Currently, the Selma Estates community drinking water treatment system consists of four drilled wells, one 165,000 gallon ground storage tank, three booster pumps, a 5,000 gallon hydropneumatic storage tank, a sodium hypochlorite feed facility, a greensand filtration unit, a fluoride feed system, an orthophosphate feed system, a standby generator and the pipes comprising the distribution system. The hypochlorination together with the atmospheric storage tank is capable of providing 4-log inactivation of virus treatment. Wastewater is collected and treated to a high degree at the wastewater treatment plant (WWTP). Here, most organic material and nutrients are removed through biological treatment before being disinfected and discharged to an unnamed tributary of Limestone Branch.

Additional information on the progress of the new water treatment system can be found here.
 

The Reserve at Rokeby

Water is supplied to The Reserve at Rokeby by four community wells. Water is treated with disinfectant to ensure water quality does not degrade in the distribution system.
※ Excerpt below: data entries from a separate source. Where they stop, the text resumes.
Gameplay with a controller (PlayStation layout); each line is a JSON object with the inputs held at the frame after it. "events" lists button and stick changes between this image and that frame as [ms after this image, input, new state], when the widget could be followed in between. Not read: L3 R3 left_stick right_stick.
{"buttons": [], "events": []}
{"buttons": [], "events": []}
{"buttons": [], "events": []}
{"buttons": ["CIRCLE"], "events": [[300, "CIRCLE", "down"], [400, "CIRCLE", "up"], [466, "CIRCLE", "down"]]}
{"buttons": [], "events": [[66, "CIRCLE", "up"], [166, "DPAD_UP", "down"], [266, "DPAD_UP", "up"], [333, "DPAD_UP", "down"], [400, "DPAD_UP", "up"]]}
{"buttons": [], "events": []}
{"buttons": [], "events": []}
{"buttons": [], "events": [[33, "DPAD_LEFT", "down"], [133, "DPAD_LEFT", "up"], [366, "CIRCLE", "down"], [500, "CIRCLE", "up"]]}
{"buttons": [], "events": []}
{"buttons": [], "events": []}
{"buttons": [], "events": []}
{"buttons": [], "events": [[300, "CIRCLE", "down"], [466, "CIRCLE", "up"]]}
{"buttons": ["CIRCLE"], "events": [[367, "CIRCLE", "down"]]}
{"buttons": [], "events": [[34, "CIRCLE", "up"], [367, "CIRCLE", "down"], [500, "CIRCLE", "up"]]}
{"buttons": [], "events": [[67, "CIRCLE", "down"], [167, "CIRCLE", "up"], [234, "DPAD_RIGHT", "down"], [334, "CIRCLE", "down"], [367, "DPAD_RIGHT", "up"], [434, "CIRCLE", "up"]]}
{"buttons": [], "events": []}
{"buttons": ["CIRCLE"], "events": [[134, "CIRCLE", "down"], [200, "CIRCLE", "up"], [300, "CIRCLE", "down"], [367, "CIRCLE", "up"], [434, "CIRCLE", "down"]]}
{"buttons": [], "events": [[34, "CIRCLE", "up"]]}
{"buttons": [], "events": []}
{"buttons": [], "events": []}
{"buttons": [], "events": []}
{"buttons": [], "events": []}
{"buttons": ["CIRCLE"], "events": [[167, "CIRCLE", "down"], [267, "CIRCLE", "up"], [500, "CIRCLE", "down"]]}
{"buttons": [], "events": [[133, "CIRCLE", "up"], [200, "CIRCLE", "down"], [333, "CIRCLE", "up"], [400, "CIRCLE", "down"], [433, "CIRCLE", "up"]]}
The system includes a storage tank to help meet the demands of peak-use periods.

Village Green at Elysian Heights

Water is supplied to Elysian Heights by five community wells. Water quality from these wells is high, and the only form of treatment provided to the water is the addition of fluoride to help prevent cavities and a disinfectant to aid in assuring that water quality does not degrade in the distribution system. The system includes a storage tank to help meet the demands of peak usage periods and to provide water during temporary power losses.Wastewater is collected and treated to a high degree at the wastewater treatment plant. At the plant, most organic material and nutrients are removed through biological treatment before being disinfected and discharged to an unnamed tributary of Limestone Branch.